Owning My Borgness

by Melissa Borg
September 16, 2020

"Resistance is futile" is jokingly our family motto. Hey, if you’re born a Borg and someone starts using your name for a race of unemotional bad guys (yeah, I'm looking at you Star Trek: The Next Generation), you learn to roll with the Sci-Fi stuff for life. Hell, I was even asked to prom with that phrase.

Yet even though, I know resistance is a ridiculous place to be stuck, here I am adrift in an Inertia Wasteland. Stubbornness may be the only thing keeping me upright currently as this creative block slaps me around every time I open my document to actually write my new story.

One of resistance’s meanings is, “an opposing or retarding force” and that is undeniably what I am feeling every day.

Steven Pressfield wrote a great book The War of Art in which he discusses resistance. He says any time we try working on things we hold important to us, resistance springs into action. It could be improving our health, writing a book, reaching a financial milestone—we’ve all felt it a hundred times. I’ve struggled with it this morning— it has hit me at least ten times and it’s not even ten o’clock yet.

Which is a horrible place to be where everywhere I look, I feel this drag and drain of "don't do it." I've done ambitious things before and the magnitude of this time's avoidance seems unreal. So I check back in with good old Steven and he gives me a possible reason.

“The more important a call or action is to our soul’s evolution, the more Resistance we will feel toward pursuing it.”

- Steven Pressfield from The War of Art

Awesome, so now I have confirmed why everything feels so difficult to start this process. How do I channel my inner Borg Queen to punch out the pesky bastard and get started on my super important work?

3 Steps to K.O. Resistance

1. Plug into my why.

Pair of purple gloves resting on a surface.

Why must I write this specific story? My upcoming book A Single Girl's Guide to Wedding Survival: A Novel the why was easy. I wanted to write a book that I could hand to my mother and make her laugh before she died. At the time, she had been diagnosed with ninety days to live.

With my why crystallized, I churned out that bad boy fast. It was rough and ragged, but I was able to print it out and hand her the manuscript in the hospital to read.

But now, it's years later. My mother has passed. The same urgency to crank out a draft isn't there since I will self-publish.

Quit squirreling, Melissa and stay on task, what is your why?

To have fun. Sounds nebulous, but for me, if there are parts that make me laugh as I think of or write a scene, that's the magic. The joy of the characters bickering and pushing each other.

Okay on to #2.

2. Hug my monsters.

Stuffed monster doll with a missing eye.

First, name the issue. I really couldn't care less that the story I'm planning spans four books, which could easily lead me to write around half a million words. So it's not the size of the task, what is the pinch point holding me back?

CHECK YOUR UNDERSTANDING:
(a) Revise the stretch of the post on creative resistance from "To have fun." through "pushing each other.", putting "spark" in place of "magic".
(b) Name every book or TV series whose title appears in the post on creative resistance.

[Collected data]
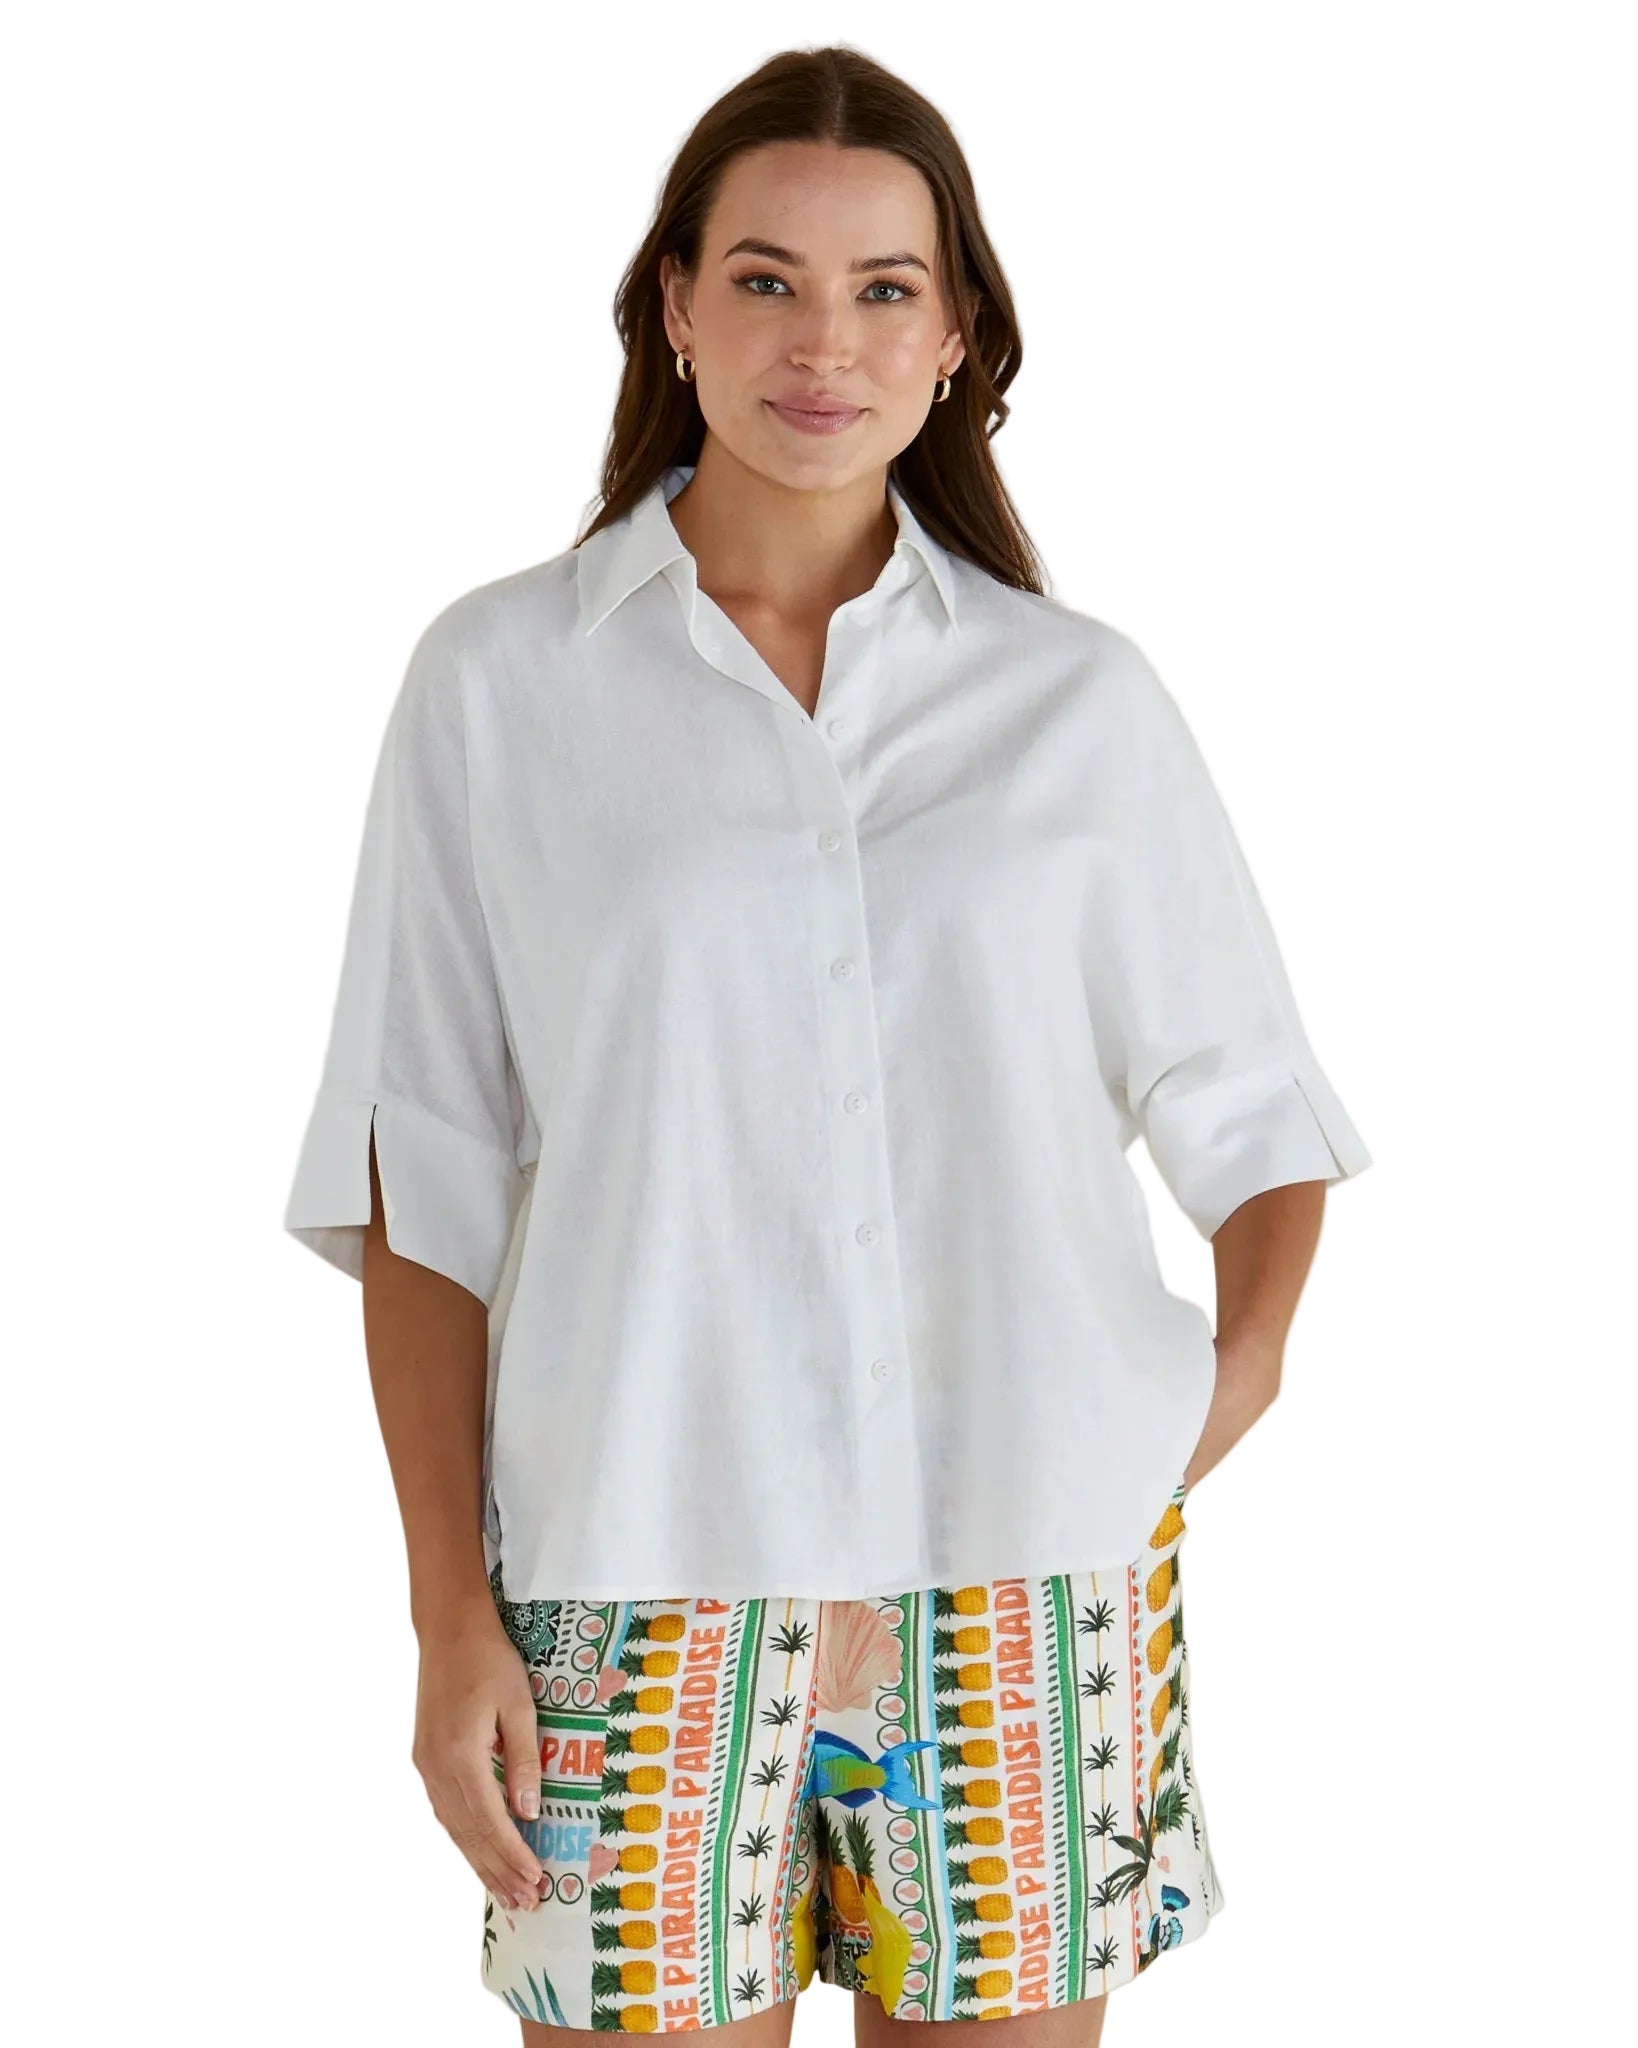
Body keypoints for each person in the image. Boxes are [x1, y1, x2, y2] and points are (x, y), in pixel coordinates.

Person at [284, 44, 1371, 2047]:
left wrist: (1221, 1386)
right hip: (629, 1577)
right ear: (674, 305)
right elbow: (419, 1178)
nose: (824, 342)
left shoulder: (1078, 703)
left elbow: (1253, 1110)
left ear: (957, 336)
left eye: (885, 288)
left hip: (1028, 1572)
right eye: (766, 279)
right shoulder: (499, 687)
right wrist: (447, 1611)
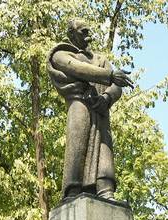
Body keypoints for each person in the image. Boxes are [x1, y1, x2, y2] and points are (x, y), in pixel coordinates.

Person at [47, 20, 133, 200]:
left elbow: (117, 87)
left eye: (89, 31)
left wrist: (107, 98)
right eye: (83, 31)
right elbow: (77, 68)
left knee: (104, 147)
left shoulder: (101, 60)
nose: (89, 35)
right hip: (79, 105)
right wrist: (109, 76)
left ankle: (105, 189)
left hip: (101, 108)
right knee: (77, 144)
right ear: (71, 34)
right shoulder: (61, 54)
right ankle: (73, 190)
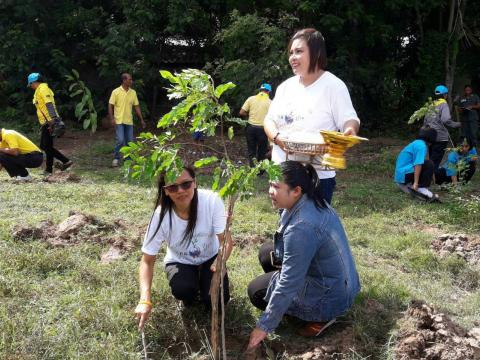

PER-TASK OUTPUTS:
(a)
To have fun. Sounds nebulous, but for me, if there are parts that make me laugh as I think of or write a scene, that's the spark. The joy of the characters bickering and pushing each other.

(b)
Star Trek: The Next Generation
The War of Art
A Single Girl's Guide to Wedding Survival: A Novel